The empty boat, the banana tree, and the crops swaying in the wind reverberate with a cruel reminder that their village was interrupted by unspeakable violence.
“Places seem to me,” W.G Sebald wrote in
In the memory of any massacre, perhaps what is most difficult for the survivor to grasp is the absurd miracle of survival itself. To dodge death, having escaped the mass ritual of violence, comes as no respite for the survivor. It is rather his good fate that haunts him, to the point of becoming intolerable. Abdul cannot sleep, finding himself awake with the unanswerable question: How did such a nightmare happen, and why him? Sirajuddin asks: “Human beings! And they kill other human beings. Why does this happen?” Looking for answers becomes a way to restore the mind’s sanity, and leads Sirajuddin and Abdul in different directions. “Why have arms and nuclear bombs been created? What is its motive?” Sirajuddin wonders. “To kill human beings. Who will kill? Human beings themselves…” The scientific world poised to self-destruct dismays Sirajuddin, who has turned to religion for answers. He believes, some day, that Allah will solve this meaningless impasse by rendering justice. Abdul, in contrast, wants to prove his legality and earn justice from the Indian state. He collects all his papers on his bed to prove his identity as a voter predating India’s independence by twelve years. He calls the bluff off the “Bangaldeshi” tag (thrust upon many like him by the Assam Movement), reiterating that he has been a citizen of an undivided country and lived his entire life in the state of Assam. When he thinks about how the government has denied him justice, Abdul says, “a fire rages in my mind.”

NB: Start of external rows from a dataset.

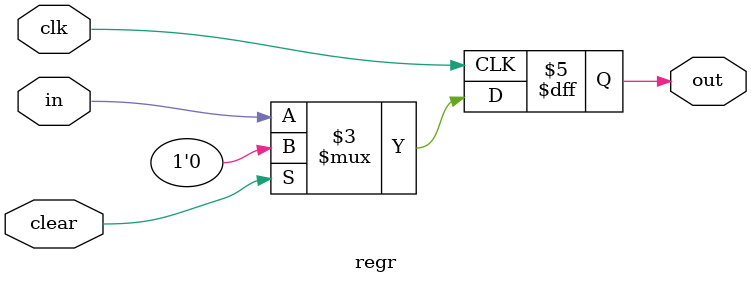
<source format=v>

`ifndef _regr
`define _regr

module regr (
	input clk,
	input clear,
	input wire [N-1:0] in,
	output reg [N-1:0] out);

	parameter N = 1;

	always @(posedge clk) begin
		if (clear)
			out <= {N{1'b0}};
		else
			out <= in;
	end
endmodule

`endif

</source>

This xenophobia towards Bengali Hindus and Muslims has produced bizarre, oxymoronic accusations against people considered “legal refugees” and “illegal citizens.”

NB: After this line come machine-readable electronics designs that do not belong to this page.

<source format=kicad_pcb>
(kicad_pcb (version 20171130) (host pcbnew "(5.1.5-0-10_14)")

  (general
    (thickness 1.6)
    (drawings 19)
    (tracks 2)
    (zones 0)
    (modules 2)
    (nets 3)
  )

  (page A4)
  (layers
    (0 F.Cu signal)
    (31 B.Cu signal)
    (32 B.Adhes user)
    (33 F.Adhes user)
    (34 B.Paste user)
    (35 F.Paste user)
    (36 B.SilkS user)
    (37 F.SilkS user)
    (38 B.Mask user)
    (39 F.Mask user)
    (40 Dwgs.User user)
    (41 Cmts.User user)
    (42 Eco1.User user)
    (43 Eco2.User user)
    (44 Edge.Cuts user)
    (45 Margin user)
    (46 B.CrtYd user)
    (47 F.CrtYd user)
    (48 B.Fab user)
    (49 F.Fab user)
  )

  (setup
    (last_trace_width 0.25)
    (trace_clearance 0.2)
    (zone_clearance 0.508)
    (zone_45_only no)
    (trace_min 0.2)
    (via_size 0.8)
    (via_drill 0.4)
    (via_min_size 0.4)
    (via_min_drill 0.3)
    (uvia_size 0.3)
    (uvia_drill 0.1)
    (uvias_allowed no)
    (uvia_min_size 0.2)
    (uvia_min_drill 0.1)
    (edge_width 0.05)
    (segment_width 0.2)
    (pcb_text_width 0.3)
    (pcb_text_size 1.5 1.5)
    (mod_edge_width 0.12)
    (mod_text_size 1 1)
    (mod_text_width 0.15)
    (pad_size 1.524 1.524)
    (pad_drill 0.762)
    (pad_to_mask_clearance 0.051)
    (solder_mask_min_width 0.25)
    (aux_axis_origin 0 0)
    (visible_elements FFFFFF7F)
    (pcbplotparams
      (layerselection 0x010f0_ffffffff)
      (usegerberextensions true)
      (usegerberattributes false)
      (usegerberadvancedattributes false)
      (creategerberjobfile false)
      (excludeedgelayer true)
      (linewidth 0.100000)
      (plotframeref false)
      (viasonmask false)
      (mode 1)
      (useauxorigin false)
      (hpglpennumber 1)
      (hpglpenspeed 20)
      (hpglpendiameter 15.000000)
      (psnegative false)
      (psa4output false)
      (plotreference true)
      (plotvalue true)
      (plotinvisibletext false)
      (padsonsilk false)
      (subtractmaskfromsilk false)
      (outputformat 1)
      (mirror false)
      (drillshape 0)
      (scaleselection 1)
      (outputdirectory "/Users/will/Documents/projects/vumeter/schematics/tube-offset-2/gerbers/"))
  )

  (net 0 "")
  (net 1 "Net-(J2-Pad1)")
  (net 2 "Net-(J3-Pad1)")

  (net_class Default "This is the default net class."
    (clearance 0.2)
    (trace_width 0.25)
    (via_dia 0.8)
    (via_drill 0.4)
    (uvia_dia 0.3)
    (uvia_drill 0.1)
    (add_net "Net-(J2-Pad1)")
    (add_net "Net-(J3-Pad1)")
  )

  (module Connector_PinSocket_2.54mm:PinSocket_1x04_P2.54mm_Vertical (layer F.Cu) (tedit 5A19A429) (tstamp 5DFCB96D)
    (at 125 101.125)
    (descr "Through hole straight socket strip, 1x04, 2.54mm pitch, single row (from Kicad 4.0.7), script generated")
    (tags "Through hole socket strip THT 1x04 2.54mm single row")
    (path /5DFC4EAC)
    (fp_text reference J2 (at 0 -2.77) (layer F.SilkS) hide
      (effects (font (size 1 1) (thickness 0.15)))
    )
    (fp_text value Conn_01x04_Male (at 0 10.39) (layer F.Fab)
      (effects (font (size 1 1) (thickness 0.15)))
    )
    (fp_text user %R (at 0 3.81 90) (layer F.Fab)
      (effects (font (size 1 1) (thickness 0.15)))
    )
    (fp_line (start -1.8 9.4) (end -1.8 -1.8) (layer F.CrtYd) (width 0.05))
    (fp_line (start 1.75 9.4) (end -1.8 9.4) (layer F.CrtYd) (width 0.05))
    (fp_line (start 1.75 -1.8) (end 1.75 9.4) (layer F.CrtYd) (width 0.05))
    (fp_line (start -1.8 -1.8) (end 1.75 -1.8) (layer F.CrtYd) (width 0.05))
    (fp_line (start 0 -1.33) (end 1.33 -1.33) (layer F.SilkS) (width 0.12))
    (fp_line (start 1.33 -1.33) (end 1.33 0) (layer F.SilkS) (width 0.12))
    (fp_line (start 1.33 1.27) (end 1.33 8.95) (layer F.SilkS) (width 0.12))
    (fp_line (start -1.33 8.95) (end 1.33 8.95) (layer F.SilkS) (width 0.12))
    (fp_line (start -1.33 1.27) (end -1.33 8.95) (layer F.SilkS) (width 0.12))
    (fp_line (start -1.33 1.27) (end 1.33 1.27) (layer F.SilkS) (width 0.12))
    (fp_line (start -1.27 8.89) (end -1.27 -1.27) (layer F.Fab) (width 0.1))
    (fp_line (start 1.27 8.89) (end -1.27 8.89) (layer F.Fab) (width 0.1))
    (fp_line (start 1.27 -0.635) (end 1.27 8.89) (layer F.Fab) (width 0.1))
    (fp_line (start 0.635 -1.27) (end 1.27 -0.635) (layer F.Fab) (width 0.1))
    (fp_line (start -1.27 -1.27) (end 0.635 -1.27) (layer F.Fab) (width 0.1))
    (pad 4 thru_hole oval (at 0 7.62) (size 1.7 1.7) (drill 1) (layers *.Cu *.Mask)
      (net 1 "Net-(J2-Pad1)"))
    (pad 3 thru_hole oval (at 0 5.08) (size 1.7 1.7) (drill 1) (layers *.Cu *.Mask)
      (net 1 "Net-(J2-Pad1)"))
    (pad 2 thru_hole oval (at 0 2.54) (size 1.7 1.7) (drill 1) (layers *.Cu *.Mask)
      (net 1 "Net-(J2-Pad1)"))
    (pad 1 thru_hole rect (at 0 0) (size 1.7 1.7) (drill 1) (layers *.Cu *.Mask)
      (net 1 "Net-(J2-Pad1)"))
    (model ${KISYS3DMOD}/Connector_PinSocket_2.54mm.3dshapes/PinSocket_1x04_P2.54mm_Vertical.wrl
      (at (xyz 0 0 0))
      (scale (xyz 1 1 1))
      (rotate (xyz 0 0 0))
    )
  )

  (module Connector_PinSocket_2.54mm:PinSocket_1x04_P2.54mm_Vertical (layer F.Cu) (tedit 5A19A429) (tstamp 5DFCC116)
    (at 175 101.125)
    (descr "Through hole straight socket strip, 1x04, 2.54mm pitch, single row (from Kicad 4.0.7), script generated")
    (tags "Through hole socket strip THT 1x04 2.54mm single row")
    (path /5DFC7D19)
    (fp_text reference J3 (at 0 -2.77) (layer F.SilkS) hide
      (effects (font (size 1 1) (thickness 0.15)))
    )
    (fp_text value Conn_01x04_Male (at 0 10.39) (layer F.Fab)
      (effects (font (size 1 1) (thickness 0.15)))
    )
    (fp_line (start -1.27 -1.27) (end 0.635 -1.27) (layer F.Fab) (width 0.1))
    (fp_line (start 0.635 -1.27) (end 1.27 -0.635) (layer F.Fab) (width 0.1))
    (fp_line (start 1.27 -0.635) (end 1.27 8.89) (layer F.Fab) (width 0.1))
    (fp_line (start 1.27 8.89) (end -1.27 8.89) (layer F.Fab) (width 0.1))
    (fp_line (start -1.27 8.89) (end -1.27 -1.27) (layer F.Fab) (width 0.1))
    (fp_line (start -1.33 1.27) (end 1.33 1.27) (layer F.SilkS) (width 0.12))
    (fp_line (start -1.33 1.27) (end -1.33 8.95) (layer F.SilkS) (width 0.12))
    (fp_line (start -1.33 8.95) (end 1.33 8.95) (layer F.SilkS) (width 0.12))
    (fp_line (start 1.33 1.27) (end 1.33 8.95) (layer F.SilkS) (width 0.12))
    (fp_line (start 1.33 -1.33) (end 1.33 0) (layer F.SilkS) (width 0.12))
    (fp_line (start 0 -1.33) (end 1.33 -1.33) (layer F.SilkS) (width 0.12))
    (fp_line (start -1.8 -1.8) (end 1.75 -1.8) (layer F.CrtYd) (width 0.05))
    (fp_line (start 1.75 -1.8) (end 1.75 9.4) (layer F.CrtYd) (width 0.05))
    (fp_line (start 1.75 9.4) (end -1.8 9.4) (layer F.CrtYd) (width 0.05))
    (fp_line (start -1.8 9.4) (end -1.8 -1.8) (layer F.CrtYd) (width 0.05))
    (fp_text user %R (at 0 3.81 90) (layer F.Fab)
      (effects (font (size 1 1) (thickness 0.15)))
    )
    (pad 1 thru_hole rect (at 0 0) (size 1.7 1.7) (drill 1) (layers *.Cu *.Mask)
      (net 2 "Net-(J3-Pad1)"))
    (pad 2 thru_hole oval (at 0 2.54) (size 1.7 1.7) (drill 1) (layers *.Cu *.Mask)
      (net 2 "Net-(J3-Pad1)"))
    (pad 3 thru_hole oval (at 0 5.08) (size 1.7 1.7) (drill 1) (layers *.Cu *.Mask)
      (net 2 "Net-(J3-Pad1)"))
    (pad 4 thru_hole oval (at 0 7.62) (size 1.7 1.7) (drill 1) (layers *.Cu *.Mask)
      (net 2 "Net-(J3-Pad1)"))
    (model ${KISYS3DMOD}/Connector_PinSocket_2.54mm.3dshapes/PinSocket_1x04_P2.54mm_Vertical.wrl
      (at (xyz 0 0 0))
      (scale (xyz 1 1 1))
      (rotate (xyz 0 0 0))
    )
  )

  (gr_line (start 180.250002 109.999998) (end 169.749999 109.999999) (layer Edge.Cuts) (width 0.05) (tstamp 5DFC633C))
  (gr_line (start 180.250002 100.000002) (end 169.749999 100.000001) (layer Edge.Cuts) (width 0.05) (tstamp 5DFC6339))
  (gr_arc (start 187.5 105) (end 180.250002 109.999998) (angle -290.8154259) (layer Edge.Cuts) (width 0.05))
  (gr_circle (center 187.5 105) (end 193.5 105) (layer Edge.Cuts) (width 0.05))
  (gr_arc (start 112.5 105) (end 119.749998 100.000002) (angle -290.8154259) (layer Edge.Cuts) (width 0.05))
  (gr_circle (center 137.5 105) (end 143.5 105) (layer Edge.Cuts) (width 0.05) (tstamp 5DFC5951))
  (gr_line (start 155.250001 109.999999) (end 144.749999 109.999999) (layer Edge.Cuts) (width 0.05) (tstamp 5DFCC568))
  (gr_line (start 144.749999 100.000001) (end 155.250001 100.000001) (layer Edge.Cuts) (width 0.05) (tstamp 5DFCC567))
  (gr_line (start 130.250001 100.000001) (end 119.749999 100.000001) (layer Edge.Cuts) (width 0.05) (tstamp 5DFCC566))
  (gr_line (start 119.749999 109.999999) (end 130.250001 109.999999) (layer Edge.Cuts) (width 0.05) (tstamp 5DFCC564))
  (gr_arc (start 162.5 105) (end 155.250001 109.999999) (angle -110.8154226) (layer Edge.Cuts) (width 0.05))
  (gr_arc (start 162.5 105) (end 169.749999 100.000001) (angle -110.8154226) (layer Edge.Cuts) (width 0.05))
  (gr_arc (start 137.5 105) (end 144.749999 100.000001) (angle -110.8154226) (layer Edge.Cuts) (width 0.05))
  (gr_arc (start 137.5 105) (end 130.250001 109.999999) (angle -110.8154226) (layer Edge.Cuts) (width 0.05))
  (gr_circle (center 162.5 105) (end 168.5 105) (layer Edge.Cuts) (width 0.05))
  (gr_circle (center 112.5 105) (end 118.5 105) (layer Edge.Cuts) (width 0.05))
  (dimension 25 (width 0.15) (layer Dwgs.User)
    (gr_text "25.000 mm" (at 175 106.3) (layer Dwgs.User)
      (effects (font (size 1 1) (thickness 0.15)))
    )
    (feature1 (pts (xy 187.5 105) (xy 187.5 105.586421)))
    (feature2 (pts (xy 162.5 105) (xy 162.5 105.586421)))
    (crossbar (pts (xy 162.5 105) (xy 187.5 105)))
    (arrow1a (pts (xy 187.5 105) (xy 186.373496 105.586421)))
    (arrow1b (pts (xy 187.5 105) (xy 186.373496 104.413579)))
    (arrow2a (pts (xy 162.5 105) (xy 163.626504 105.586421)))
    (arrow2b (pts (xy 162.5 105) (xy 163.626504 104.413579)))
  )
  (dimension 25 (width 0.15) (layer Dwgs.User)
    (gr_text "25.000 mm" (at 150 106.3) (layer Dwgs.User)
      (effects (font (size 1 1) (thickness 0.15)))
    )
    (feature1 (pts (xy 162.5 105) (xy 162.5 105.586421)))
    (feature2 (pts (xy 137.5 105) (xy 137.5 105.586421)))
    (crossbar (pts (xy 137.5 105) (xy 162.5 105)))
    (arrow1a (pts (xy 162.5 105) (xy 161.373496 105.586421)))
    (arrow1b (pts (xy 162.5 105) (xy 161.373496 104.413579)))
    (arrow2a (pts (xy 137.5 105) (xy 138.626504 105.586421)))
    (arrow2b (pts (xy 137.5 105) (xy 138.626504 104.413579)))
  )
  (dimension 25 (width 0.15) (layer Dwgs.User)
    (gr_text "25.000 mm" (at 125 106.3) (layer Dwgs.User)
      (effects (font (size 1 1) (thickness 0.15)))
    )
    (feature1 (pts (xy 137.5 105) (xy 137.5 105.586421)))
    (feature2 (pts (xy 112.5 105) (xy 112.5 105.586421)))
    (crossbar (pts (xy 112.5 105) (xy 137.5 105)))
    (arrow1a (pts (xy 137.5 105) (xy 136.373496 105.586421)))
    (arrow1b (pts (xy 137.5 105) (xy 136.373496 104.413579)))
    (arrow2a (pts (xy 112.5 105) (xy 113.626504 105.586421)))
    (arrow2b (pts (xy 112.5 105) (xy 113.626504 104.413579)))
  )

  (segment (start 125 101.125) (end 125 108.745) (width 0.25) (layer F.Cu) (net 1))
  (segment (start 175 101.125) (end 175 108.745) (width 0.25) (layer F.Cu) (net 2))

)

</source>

Abdul’s limited status as a citizen grants him the right to vote, but does not empower him enough to claim justice for crimes committed against him and his family. Imagine how desperate and lost a real refugee would be, who lives outside the comforts of law and yet contradictorily hopes for kinder laws and treatment. Such has been the plight of religious and linguistic minorities in postcolonial Assam. This xenophobia towards Bengali Hindus and Muslims has produced bizarre, oxymoronic accusations against people considered “legal refugees” and “illegal citizens.” In Assam, there are refugees from erstwhile East Bengal and Bangladesh, but the “foreigner” tag afflicts both. Migrant laws and ethical responsibilities of the state suffer from an overriding passion for xenophobic nationalism. The film notes how in a clear connivance between state authorities and foot soldiers of the genocide, not only were the Muslim inhabitants of Nellie deprived of police protection, but later, the Assam government dropped even the few chargesheets made against perpetrators. Sirajuddin and Abdul, who are not refugees but denied proactive citizenship nevertheless, still hope for justice. Until that impossible moment arrives, the communalisation of both citizens and refugees continues unabated in the post-partitioned state. Even though What the Fields Remember tells the audience about what Nellie cannot forget, it also poses larger questions: If justice from the state is as Kafkaesque as justice from god, then what is this edifice of the modern legal system about? How can a nation-state be harsh on legally challenged refugees and politically challenged citizens, while xenophobes have a field day, with no law to hold them accountable even for committing genocide?